For instance, I fell one day and slit my knee open, and I obviously needed stitches(insert frantic, heart-pounding anxiety here on my part, me screaming, “Stitches?! Am I going to die?!”). A few months after the cut had been stitched up and healing I fell again and ripped it open. Since I was closer to my Grandparents’ house I went to them for help and they called my mother. Later she would yell at me about how bad it made her look that instead of running to her for help I ran to them, despite the fact that I was terrified and just in general needed medical attention.
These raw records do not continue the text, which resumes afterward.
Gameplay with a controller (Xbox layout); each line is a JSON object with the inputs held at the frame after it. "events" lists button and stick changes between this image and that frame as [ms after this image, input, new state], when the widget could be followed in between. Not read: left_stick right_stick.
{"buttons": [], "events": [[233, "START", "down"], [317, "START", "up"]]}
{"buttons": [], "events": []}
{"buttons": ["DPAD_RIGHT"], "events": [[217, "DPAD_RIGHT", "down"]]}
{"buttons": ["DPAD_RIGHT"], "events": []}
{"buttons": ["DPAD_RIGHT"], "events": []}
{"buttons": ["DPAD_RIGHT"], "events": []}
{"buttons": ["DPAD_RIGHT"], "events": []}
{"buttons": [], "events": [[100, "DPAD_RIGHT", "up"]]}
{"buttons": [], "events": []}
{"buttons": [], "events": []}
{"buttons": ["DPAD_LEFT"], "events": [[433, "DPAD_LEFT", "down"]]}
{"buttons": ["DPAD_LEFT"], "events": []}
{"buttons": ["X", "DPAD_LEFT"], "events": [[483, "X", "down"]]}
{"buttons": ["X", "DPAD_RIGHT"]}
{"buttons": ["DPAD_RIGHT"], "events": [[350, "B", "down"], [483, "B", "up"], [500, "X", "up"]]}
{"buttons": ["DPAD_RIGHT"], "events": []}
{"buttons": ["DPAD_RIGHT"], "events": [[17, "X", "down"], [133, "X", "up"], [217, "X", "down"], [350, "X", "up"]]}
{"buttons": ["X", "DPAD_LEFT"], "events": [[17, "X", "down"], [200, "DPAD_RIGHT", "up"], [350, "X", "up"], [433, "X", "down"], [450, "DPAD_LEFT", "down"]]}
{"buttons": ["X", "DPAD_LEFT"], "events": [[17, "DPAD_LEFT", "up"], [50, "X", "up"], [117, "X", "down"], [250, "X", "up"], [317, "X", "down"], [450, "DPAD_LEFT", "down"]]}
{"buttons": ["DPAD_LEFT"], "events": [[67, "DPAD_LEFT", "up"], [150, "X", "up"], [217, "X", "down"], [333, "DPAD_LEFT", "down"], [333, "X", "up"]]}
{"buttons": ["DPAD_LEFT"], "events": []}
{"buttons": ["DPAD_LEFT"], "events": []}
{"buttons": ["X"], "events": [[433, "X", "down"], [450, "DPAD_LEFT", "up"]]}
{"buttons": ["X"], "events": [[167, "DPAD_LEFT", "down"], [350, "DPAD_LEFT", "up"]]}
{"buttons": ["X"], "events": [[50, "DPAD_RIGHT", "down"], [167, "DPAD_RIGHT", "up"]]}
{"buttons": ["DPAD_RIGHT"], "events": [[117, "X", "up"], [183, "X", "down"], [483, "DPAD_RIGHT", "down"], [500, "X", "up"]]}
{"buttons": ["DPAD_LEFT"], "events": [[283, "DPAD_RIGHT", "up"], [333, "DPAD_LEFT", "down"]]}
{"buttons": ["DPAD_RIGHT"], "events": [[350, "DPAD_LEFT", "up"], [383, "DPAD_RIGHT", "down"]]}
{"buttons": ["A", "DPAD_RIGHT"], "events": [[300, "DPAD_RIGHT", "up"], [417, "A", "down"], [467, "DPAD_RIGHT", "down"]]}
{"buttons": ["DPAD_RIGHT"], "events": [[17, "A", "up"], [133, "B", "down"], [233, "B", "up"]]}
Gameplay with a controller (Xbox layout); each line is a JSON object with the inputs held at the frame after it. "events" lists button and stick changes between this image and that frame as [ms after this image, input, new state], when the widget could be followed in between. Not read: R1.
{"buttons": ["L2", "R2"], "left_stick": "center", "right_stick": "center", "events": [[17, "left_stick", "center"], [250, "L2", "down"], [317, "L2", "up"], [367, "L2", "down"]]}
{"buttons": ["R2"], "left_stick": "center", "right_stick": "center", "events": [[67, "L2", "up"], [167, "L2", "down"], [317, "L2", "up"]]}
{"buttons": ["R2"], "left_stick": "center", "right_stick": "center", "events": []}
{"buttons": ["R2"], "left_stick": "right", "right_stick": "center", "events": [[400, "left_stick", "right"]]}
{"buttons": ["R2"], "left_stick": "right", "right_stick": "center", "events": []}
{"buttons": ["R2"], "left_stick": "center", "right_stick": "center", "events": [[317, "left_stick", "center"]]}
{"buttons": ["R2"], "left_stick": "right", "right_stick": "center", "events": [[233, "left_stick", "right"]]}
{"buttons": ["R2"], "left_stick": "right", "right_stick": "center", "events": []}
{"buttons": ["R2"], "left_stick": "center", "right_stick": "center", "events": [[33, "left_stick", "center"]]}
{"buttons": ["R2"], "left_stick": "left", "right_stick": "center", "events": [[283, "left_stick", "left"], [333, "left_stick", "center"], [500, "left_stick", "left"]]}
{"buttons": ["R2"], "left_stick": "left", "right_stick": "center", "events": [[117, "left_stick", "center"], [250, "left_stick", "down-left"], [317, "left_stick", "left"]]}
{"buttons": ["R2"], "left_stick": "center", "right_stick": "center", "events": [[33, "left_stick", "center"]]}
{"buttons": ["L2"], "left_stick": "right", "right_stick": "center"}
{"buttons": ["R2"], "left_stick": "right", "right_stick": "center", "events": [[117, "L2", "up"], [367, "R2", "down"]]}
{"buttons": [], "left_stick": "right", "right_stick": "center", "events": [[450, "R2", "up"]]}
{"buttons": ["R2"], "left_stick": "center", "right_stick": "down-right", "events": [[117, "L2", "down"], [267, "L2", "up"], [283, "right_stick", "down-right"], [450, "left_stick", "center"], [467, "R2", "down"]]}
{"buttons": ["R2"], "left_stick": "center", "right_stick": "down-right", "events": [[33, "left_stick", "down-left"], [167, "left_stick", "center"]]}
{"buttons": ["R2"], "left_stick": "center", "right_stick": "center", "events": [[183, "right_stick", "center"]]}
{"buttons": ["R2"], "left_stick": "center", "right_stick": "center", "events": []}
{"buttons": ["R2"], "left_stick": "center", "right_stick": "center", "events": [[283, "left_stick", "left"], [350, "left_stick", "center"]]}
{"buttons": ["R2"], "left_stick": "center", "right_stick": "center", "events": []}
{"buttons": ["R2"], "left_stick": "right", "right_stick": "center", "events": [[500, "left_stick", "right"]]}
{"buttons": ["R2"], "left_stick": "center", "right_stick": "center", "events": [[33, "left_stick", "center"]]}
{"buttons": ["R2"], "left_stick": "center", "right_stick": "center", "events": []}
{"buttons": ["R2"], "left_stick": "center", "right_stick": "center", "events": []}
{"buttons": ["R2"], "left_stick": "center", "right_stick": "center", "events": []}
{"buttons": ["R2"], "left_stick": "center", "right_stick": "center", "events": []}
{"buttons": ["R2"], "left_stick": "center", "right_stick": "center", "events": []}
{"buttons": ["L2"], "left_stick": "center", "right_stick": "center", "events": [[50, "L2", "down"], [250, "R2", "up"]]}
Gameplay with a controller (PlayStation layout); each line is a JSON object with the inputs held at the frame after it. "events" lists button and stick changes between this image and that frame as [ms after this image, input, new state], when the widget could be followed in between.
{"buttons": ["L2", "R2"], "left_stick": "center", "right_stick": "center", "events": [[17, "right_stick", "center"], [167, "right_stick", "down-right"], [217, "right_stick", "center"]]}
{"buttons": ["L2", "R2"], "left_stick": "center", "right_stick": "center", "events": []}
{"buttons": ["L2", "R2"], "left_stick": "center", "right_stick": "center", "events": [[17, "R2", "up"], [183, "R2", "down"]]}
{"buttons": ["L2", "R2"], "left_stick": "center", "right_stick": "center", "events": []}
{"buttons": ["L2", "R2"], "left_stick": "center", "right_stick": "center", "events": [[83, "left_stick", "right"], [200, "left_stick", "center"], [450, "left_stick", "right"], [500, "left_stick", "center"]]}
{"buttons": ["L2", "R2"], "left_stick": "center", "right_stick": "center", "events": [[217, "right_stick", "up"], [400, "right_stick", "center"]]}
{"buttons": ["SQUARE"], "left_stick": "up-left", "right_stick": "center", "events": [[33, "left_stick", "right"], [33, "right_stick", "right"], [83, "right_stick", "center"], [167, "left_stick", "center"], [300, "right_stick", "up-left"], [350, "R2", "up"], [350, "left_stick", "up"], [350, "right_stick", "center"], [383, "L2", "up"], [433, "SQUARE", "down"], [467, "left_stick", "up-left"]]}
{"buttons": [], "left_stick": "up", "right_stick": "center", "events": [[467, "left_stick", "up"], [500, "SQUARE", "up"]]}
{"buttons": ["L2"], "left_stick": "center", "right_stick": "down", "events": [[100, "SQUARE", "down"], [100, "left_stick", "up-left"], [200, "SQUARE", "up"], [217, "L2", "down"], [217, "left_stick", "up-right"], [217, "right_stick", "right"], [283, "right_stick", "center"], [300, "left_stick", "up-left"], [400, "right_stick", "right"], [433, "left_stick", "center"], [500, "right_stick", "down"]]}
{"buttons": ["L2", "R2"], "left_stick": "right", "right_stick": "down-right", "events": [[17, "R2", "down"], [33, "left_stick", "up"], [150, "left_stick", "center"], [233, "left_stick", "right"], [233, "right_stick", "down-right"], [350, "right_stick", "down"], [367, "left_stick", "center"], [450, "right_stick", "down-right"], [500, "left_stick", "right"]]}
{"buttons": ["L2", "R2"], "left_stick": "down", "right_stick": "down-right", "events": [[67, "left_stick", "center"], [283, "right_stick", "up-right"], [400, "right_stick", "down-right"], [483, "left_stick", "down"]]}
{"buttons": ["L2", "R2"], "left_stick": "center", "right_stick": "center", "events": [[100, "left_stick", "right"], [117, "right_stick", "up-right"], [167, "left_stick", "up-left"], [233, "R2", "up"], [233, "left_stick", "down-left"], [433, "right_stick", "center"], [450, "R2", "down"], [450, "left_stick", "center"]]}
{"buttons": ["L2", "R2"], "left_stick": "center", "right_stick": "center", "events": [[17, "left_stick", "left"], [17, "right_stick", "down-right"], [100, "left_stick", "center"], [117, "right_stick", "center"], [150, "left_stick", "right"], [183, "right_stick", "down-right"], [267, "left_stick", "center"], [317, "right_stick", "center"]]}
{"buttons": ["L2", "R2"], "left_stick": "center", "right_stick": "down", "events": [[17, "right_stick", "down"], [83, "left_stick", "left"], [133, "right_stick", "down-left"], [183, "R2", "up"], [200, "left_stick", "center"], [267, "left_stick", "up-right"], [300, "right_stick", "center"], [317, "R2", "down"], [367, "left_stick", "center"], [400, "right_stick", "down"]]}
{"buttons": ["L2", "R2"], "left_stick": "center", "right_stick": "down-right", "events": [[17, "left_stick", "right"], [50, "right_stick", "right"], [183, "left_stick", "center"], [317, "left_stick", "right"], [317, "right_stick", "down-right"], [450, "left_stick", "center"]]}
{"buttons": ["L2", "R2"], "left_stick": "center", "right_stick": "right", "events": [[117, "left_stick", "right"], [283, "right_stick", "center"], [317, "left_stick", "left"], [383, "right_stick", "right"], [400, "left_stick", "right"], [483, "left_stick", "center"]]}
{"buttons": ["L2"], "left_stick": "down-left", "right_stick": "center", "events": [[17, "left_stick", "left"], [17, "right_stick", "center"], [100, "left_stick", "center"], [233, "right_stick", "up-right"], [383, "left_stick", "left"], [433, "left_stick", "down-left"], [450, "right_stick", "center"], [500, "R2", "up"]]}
“The focus of the great majority of studies had been on the average prevalence of children's problems following parental separation. They documented that children whose parents separated showed, on average, higher rates of adjustment problems (such as behavior and emotional problems, school failure) than those who had not experienced these transitions”(Dunn, Judy. Merrill-Palmer Quarterly. Jul 2004). The reason why my anxiety may be worse than my parents’ anxiety is because my parents actually went through a divorce, something that had never occurred within either family before my parents had gotten married. I already had two parents full of anxiety, but piled on top of that was the anxiety of a new lifestyle, the stress of not always living comfortably because we couldn’t afford it, not to mention the cliche thoughts of, “Is this my fault? Oh my god, I caused this!”

This is a subject I can practically go on and on about. How has my family fucked me up? Let me count the ways. It’s easy taking one issue I have and saying, “Okay, I am like this because my parents did blank”, but that’s not the point of all of this. I guess what I was trying to do is figure out why I am like this through finding out why they were like this, almost as if it were predestination for us all to end up with this social anxiety and horrible dysfunction, as if because my dad’s dad died young, and my dad died young that means I will die young, or because my mom’s dad couldn’t defend himself, and my mom couldn’t defend herself that means I can’t defend myself. Do I have the power to change this, or does it all just happen again way down the line?